[[ Extract provided open ]]

NASA hopes to find out 11 years from now

Jon Peddie

During a recent meeting at Johns Hopkins Applied Physics Lab (APL) in Laurel, Maryland, Josh Steele, an APL Senior Science Applications Developer, spoke about the adventurous project to launch a drone to Saturn’s moon, Titan.

Titan is an enticing target, and unlike any other place in the solar system, it has a nitrogen-based atmosphere like Earth. But, unlike Earth, it has methane clouds and rain. Other organics also form in the atmosphere and fall like light snow. But the intriguing part is that the moon’s weather has complex organics, energy, and water like what may have sparked life on our planet.

Larger than Mercury, Titan is the second-largest moon in our solar system. It is about 1.4 billion kilometers (886 million miles) from the Sun, 10 times farther than Earth. Because it is so far from the Sun, it's surface temperature is around -179 degrees Celsius (-290 degrees Fahrenheit), and it's surface pressure is 50% higher than Earth’s—not recommended as a vacation spot.

Titan has long intrigued astrophysicists, astronomers, and scientists. It was discovered on March 25, 1655, by the Dutch astronomer Christiaan Huygens. We got our first close look at it over four and half years ago, on Christmas 2004, when NASA’s Cassini spacecraft sent a probe named after the astronomer to the moon’s surface. It landed in one piece and revealed a world analogous to a primordial Earth. Speculation about the moon has raged since.

Into this mysterious world, NASA will send Dragonfly, an autonomous drone with cameras, sensors, drills, and a small chemical lab, to analyze the diggings. 

Dragonfly will visit a world filled with a wide variety of organic compounds, which are the building blocks of life and could teach us about the origin of life itself. You can see a simulation of the Dragonfly here. (Source: NASA)

 

Dragonfly will be a double-quad rotorcraft lander. The redundant rotor configuration will be able to tolerate the loss of at least one rotor or motor and still function. Each of the drone’s eight rotors will be about 1 m in diameter. It can travel at about 10 m/s or 36 km/h and can climb to an altitude of up to 4 km.

[[ Extract provided closed ]]
[[ Data excerpts open ]]

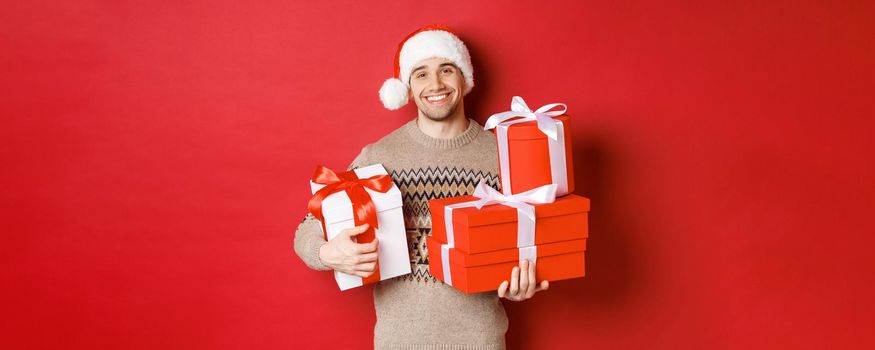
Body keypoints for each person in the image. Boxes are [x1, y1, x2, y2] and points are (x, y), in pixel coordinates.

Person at [293, 24, 548, 350]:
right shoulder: (379, 156)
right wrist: (328, 252)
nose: (436, 84)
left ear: (464, 79)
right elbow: (307, 230)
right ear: (408, 89)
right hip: (398, 342)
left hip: (480, 341)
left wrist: (524, 280)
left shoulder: (503, 156)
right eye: (421, 74)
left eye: (446, 69)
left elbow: (534, 243)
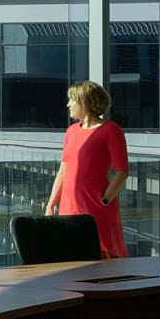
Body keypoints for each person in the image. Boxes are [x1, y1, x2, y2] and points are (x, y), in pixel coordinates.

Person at [46, 80, 130, 258]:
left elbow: (122, 171)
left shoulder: (111, 130)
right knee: (71, 254)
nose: (68, 104)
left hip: (96, 204)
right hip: (69, 205)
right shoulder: (71, 131)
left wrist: (105, 199)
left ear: (85, 102)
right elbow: (63, 170)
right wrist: (51, 204)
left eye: (72, 100)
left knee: (103, 255)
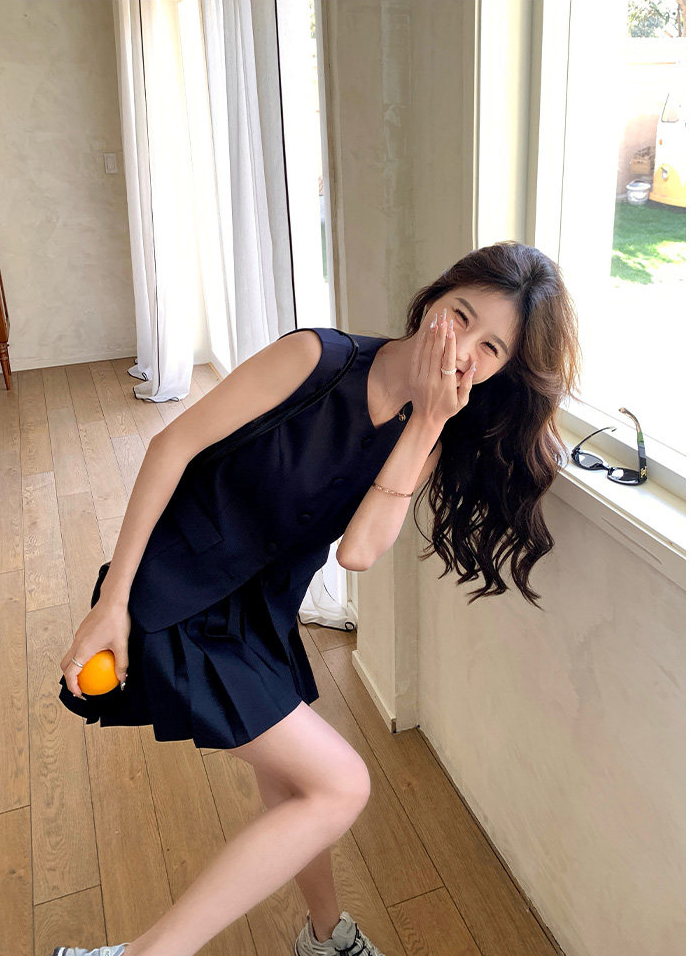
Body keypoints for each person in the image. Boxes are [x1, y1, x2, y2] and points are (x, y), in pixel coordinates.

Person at [52, 241, 580, 956]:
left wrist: (428, 422)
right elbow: (169, 448)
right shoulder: (316, 358)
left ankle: (325, 937)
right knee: (340, 785)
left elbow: (357, 552)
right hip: (177, 595)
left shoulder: (427, 436)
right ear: (432, 299)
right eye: (461, 316)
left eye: (491, 349)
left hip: (257, 618)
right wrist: (111, 603)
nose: (462, 351)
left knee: (298, 788)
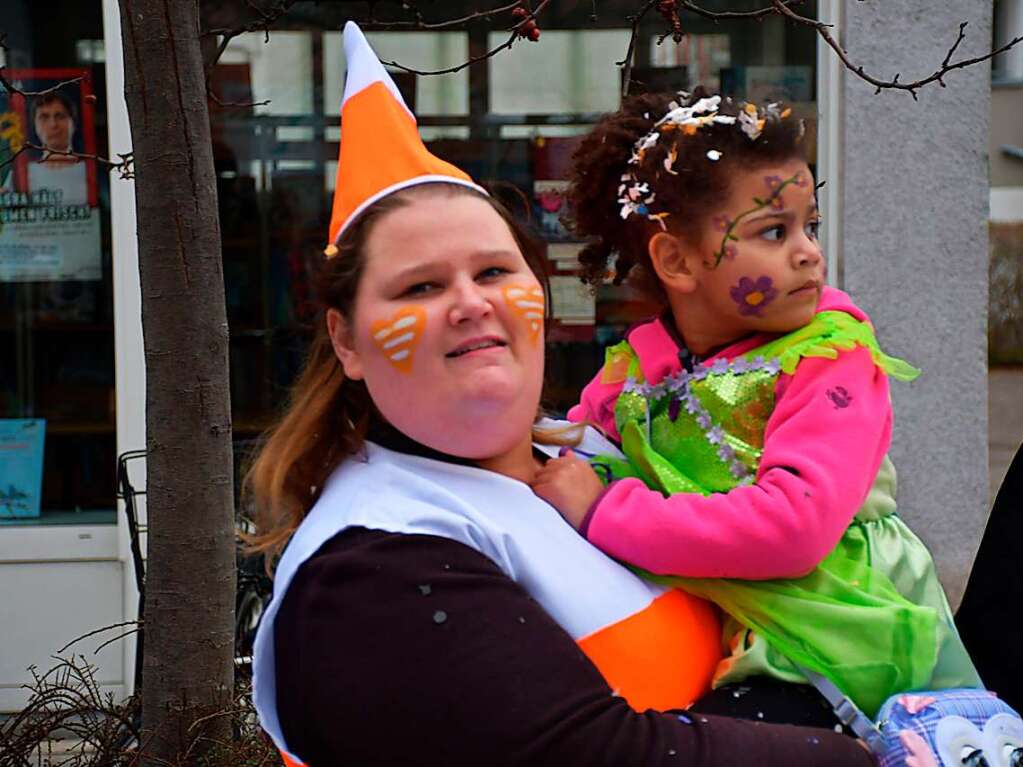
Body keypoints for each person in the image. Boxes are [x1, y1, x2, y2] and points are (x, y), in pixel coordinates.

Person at [248, 24, 875, 767]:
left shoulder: (599, 452)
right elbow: (597, 754)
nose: (469, 302)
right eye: (419, 285)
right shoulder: (370, 567)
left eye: (492, 272)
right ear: (346, 341)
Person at [531, 89, 982, 724]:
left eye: (809, 225)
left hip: (827, 639)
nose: (809, 252)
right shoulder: (635, 372)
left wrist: (607, 511)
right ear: (676, 260)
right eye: (775, 231)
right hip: (709, 615)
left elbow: (793, 527)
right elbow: (573, 455)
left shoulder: (828, 359)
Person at [28, 92, 88, 206]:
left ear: (73, 123)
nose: (53, 124)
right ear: (35, 126)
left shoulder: (90, 171)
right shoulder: (21, 176)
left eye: (60, 116)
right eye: (44, 117)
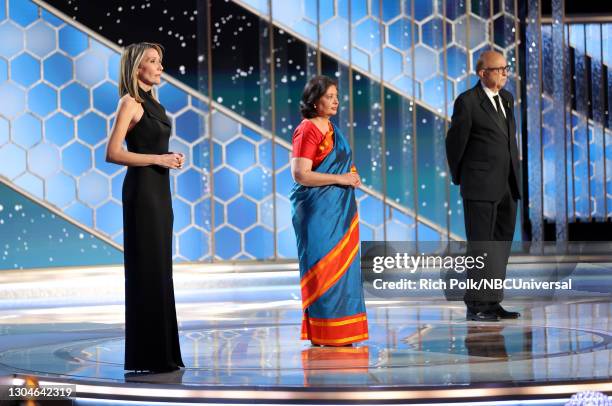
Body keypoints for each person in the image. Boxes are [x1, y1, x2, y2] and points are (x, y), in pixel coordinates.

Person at [106, 42, 185, 371]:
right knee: (147, 271)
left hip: (159, 192)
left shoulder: (155, 105)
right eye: (153, 61)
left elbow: (156, 147)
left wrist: (170, 158)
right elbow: (113, 152)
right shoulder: (130, 103)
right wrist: (158, 158)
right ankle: (148, 355)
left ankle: (163, 354)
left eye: (160, 61)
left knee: (160, 270)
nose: (159, 67)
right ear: (137, 68)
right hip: (142, 194)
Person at [290, 75, 369, 346]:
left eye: (337, 95)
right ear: (314, 100)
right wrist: (341, 178)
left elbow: (342, 164)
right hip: (316, 214)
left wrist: (352, 175)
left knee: (345, 270)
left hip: (340, 210)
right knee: (324, 270)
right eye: (329, 96)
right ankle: (325, 334)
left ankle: (342, 332)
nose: (335, 101)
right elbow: (301, 174)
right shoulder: (307, 129)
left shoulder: (333, 129)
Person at [445, 50, 522, 322]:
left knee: (500, 247)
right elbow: (454, 144)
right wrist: (462, 177)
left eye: (506, 68)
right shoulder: (468, 102)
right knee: (481, 248)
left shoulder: (507, 99)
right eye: (499, 68)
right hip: (479, 186)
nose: (504, 72)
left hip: (507, 185)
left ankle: (492, 302)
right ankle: (476, 303)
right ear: (482, 73)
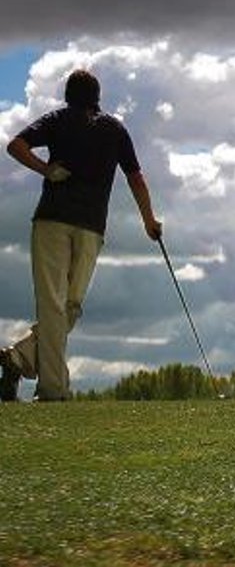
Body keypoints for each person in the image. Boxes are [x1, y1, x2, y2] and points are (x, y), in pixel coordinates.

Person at [0, 69, 162, 402]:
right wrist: (149, 221)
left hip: (51, 221)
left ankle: (19, 358)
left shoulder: (57, 119)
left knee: (56, 306)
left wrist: (45, 169)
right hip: (91, 227)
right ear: (97, 96)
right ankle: (53, 390)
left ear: (68, 95)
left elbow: (15, 146)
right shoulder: (114, 128)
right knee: (68, 306)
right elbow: (136, 178)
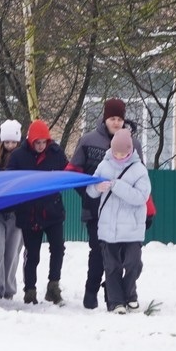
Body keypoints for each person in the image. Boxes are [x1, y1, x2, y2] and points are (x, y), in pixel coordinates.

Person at [72, 98, 132, 309]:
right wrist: (88, 196)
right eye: (112, 118)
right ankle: (91, 291)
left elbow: (139, 176)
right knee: (98, 250)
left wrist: (146, 209)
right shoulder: (88, 141)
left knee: (119, 252)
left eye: (119, 119)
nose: (116, 123)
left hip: (122, 210)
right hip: (95, 209)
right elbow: (74, 172)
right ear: (105, 119)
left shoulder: (132, 143)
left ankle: (113, 293)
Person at [91, 128, 152, 314]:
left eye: (122, 152)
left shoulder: (139, 169)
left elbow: (141, 196)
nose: (118, 156)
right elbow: (90, 191)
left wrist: (116, 186)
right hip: (108, 228)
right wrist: (96, 187)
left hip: (132, 228)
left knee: (134, 263)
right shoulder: (104, 165)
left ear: (130, 150)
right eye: (115, 152)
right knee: (112, 266)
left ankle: (130, 294)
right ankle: (116, 302)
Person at [10, 120, 69, 304]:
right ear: (30, 140)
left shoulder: (56, 153)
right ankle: (30, 290)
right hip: (30, 214)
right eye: (37, 142)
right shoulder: (19, 156)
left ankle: (53, 286)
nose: (41, 146)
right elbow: (10, 180)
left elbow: (68, 173)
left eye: (44, 142)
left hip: (53, 211)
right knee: (32, 254)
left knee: (58, 248)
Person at [0, 120, 25, 299]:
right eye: (7, 142)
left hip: (16, 211)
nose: (10, 146)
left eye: (13, 142)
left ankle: (8, 287)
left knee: (12, 252)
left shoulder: (24, 157)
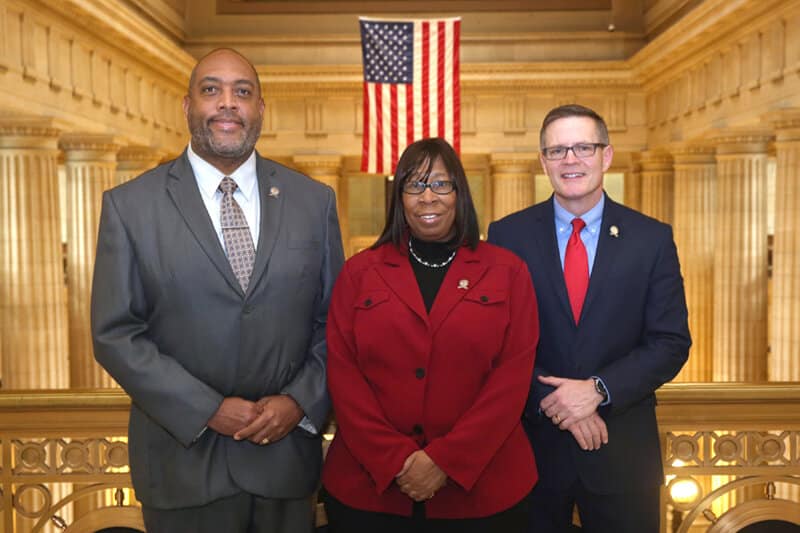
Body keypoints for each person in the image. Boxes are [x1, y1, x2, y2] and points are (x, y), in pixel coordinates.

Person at [90, 48, 344, 533]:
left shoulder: (314, 202)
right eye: (212, 90)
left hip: (285, 462)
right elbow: (116, 333)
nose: (228, 103)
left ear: (261, 110)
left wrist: (299, 401)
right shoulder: (130, 207)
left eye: (242, 92)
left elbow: (335, 322)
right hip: (182, 465)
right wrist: (206, 409)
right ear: (188, 107)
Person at [488, 104, 691, 532]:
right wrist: (556, 403)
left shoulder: (651, 238)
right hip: (531, 454)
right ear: (543, 161)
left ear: (606, 155)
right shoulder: (507, 235)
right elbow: (494, 340)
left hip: (622, 457)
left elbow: (670, 342)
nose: (571, 160)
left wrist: (598, 390)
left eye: (583, 147)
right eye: (558, 150)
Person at [321, 137, 539, 533]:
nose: (428, 197)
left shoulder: (507, 271)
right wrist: (394, 461)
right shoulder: (358, 273)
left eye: (441, 184)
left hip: (484, 493)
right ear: (399, 195)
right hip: (370, 492)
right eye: (414, 184)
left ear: (459, 193)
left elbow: (512, 379)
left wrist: (446, 461)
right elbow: (343, 375)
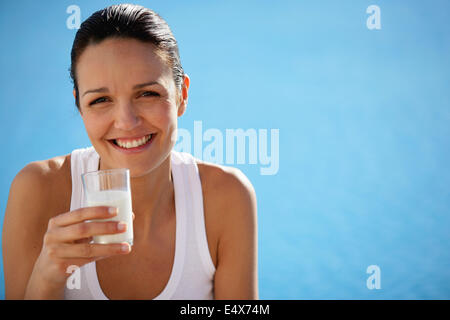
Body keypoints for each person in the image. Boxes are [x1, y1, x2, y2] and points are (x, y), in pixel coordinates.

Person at [2, 4, 257, 300]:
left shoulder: (227, 197)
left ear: (182, 96)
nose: (126, 122)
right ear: (79, 107)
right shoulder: (37, 190)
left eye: (148, 94)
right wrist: (47, 276)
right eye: (100, 100)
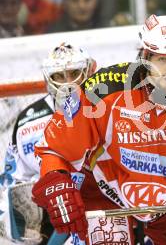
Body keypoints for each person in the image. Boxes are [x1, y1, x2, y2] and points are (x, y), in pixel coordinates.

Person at [32, 14, 166, 244]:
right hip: (104, 197)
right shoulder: (103, 88)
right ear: (145, 56)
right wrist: (57, 185)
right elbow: (54, 150)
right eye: (162, 60)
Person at [0, 43, 95, 244]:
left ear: (89, 71)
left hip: (101, 206)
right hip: (53, 214)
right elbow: (13, 181)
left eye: (74, 73)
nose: (67, 82)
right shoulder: (28, 121)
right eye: (59, 76)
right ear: (48, 78)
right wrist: (21, 223)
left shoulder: (106, 107)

[[ Data excerpts closed ]]

■ Exercise description: Do these statements agree with the article on Titan above? For each, answer yes or no and quote the deciding words. (a) Titan is the largest moon in the solar system. (b) Dragonfly can keep working after losing a rotor. (c) Christiaan Huygens discovered Titan.

■ Response to the task:
(a) No: "Titan is the second-largest moon in our solar system."
(b) Yes: "The redundant rotor configuration will be able to tolerate the loss of at least one rotor or motor and still function."
(c) Yes: "It was discovered on March 25, 1655, by the Dutch astronomer Christiaan Huygens."